### What to produce
Reproduce the entries word for word, and omit any picture you find in them.

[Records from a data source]
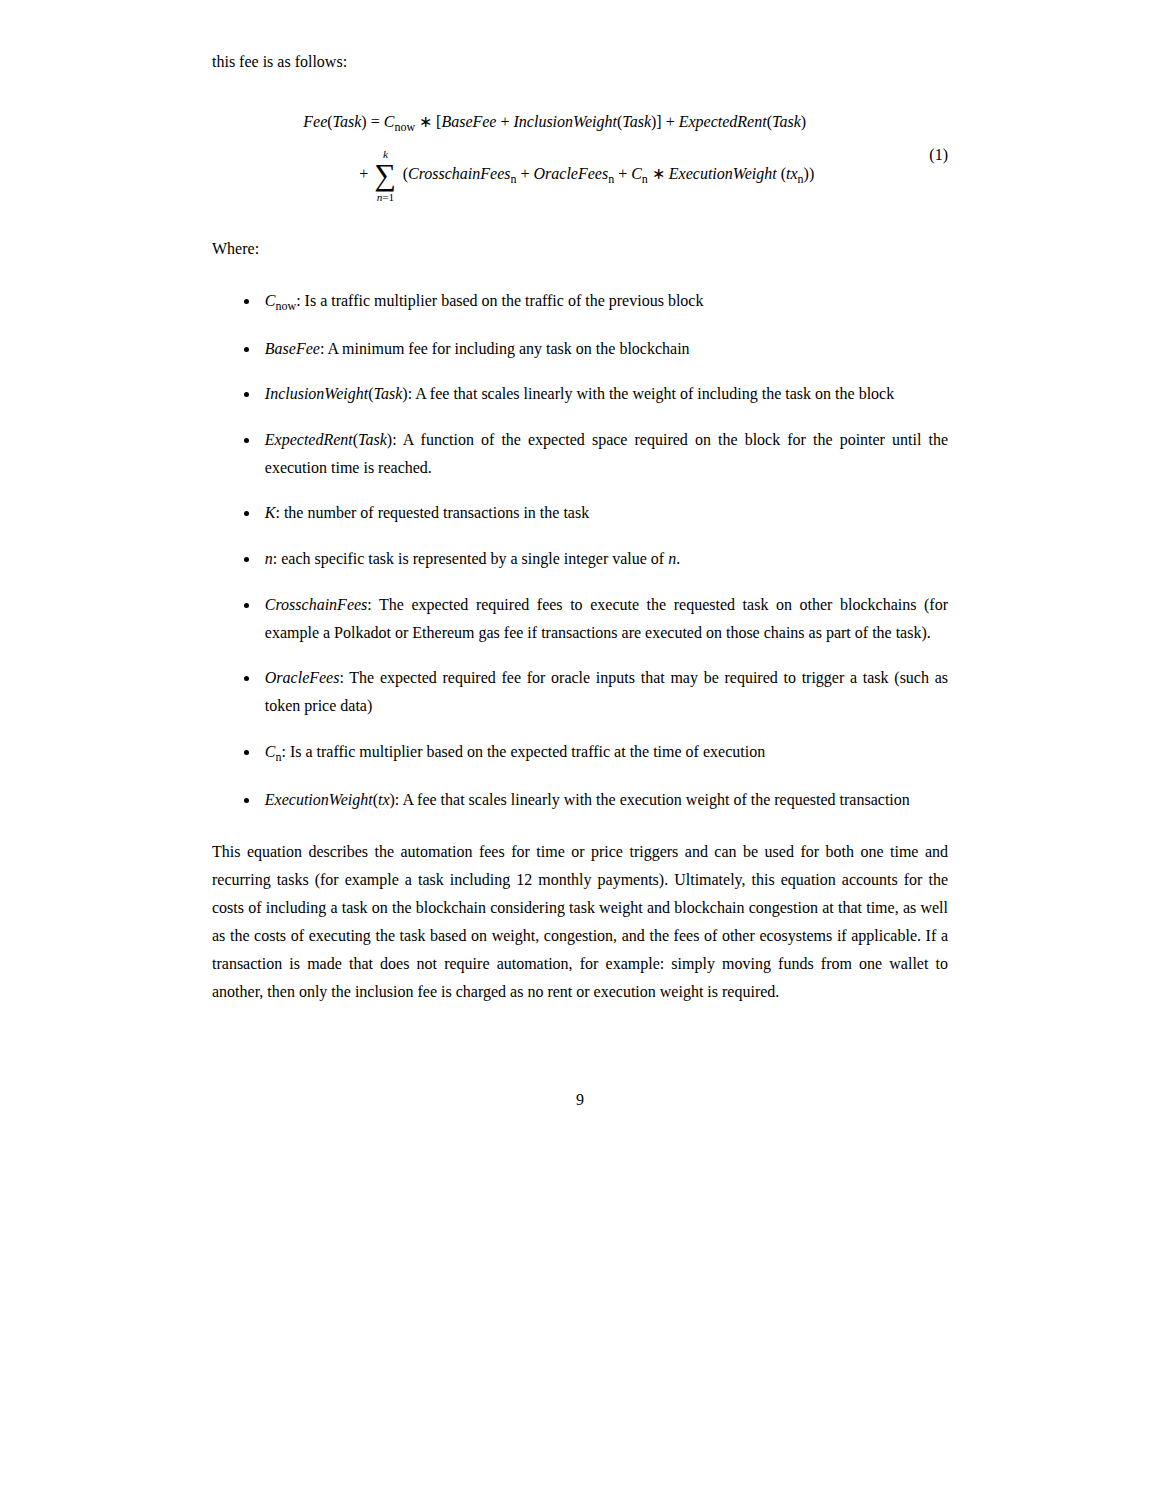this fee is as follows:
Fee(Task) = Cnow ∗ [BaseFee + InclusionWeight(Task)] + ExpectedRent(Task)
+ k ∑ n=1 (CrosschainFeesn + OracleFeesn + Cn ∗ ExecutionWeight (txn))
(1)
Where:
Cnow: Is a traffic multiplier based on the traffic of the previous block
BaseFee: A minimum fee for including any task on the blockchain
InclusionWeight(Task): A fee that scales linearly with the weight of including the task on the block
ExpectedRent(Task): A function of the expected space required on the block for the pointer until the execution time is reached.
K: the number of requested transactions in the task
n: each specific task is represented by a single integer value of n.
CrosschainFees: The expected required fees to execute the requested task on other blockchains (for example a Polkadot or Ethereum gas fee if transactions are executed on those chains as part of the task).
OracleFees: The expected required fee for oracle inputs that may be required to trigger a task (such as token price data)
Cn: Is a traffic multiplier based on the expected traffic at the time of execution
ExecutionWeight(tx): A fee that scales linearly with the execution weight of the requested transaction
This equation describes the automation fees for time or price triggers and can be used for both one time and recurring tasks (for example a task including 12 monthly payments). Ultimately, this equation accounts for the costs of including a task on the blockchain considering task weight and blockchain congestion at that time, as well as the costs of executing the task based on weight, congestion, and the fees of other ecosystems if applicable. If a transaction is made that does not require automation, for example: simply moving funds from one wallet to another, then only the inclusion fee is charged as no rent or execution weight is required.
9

### Response area
this fee is as follows:
Fee(Task) = Cnow ∗ [BaseFee + InclusionWeight(Task)] + ExpectedRent(Task)
+ k ∑ n=1 (CrosschainFeesn + OracleFeesn + Cn ∗ ExecutionWeight (txn))
(1)
Where:
Cnow: Is a traffic multiplier based on the traffic of the previous block
BaseFee: A minimum fee for including any task on the blockchain
InclusionWeight(Task): A fee that scales linearly with the weight of including the task on the block
ExpectedRent(Task): A function of the expected space required on the block for the pointer until the execution time is reached.
K: the number of requested transactions in the task
n: each specific task is represented by a single integer value of n.
CrosschainFees: The expected required fees to execute the requested task on other blockchains (for example a Polkadot or Ethereum gas fee if transactions are executed on those chains as part of the task).
OracleFees: The expected required fee for oracle inputs that may be required to trigger a task (such as token price data)
Cn: Is a traffic multiplier based on the expected traffic at the time of execution
ExecutionWeight(tx): A fee that scales linearly with the execution weight of the requested transaction
This equation describes the automation fees for time or price triggers and can be used for both one time and recurring tasks (for example a task including 12 monthly payments). Ultimately, this equation accounts for the costs of including a task on the blockchain considering task weight and blockchain congestion at that time, as well as the costs of executing the task based on weight, congestion, and the fees of other ecosystems if applicable. If a transaction is made that does not require automation, for example: simply moving funds from one wallet to another, then only the inclusion fee is charged as no rent or execution weight is required.
9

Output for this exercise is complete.